Arrêt contradictoire rendu publiquement par mise à disposition au greffe de la cour d’appel, les parties en ayant été préalablement avisées dans les conditions prévues à l’article 450 alinéa 2 du code de procédure civile,
Signé par Françoise CARRIER, président, et par Myriam MEUNIER, greffier, auquel la minute a été remise par le magistrat signataire.
* * * *
EXPOSÉ DE L’AFFAIRE
La Société ANAHOME IMMOBILIER exerce une activité de promotion immobilière et de marchand de biens, notamment de bureaux.
Elle est propriétaire d’un immeuble dénommé […] sis […] cadastré Section […] , […], […], […], […], […], […], […], […], […], […], […], […], et […].
L’immeuble est composé d’un rez-de-chaussée et de deux étages à usage tertiaire de bureaux, d’une SHON de 2 267,10 m², ainsi que de 63 emplacements de stationnement.

= = =

_Consigne A_
Répondez à ces questions à partir de l'extrait d'arrêt :
(i) Qui a signé l'arrêt en qualité de président ?
(ii) Quelle activité exerce la Société ANAHOME IMMOBILIER ?
(iii) Combien d'emplacements de stationnement l'immeuble comporte-t-il ?
_Consigne B_
Dans l'extrait d'arrêt, présentez sous forme de liste le paragraphe commençant par « L'immeuble est composé ». Conservez-en les faits principaux.
_Consigne C_
Poursuivez l'extrait d'arrêt relatif à l'immeuble de la Société ANAHOME IMMOBILIER à partir de sa dernière phrase.

_Bloc de données_
= = =

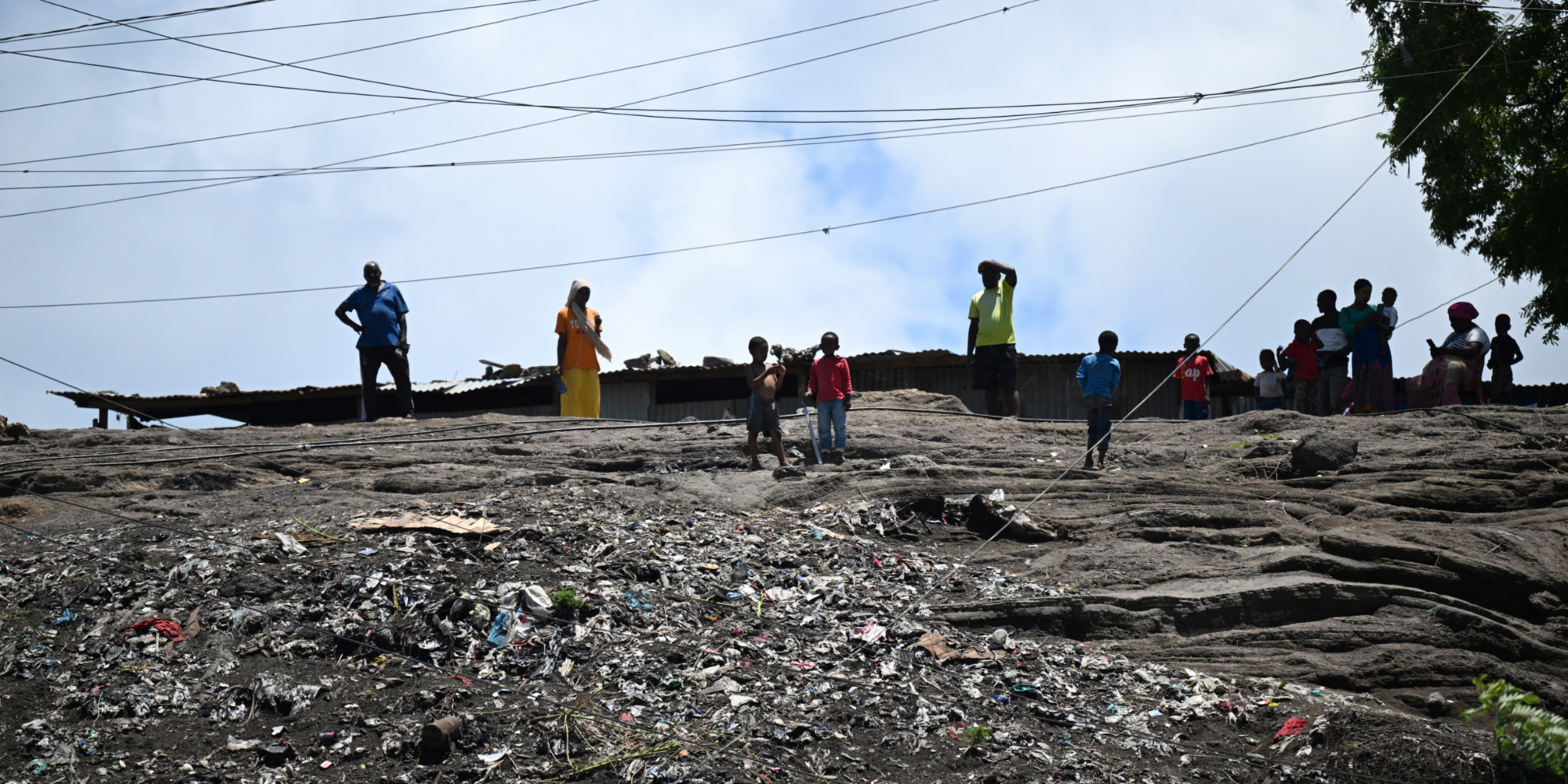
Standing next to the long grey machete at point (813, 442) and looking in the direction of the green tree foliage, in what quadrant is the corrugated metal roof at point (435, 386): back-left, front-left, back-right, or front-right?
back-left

= = =

_Réponse attendue A_
(i) Françoise CARRIER.
(ii) Elle exerce une activité de promotion immobilière et de marchand de biens, notamment de bureaux.
(iii) L'immeuble comporte 63 emplacements de stationnement.

_Réponse attendue B_
- Un rez-de-chaussée et deux étages à usage tertiaire de bureaux
- Une SHON de 2 267,10 m²
- 63 emplacements de stationnement

_Réponse attendue C_
Par mandat en date du 6 octobre 2014, la Société ANAHOME IMMOBILIER a confié la vente de cet immeuble à la Société CAPIUM IMMOBILIER, qui l’a présenté à la Société KEYRUS.
La Société KEYRUS, représentée par son Président M. C… D…, a proposé, par courrier en date du 1er décembre 2014, d’acquérir l’immeuble via la création d’une Société civile Immobilière et les sociétés sont entrées en voie de négociation.
Par courriel en date du 4 mars 2015, le notaire de M. C… D… et de la Société KEYRUS a informé le notaire de la Société ANAHOME IMMOBILIER que ses clients ne souhaitaient plus acquérir le bien objet de la vente.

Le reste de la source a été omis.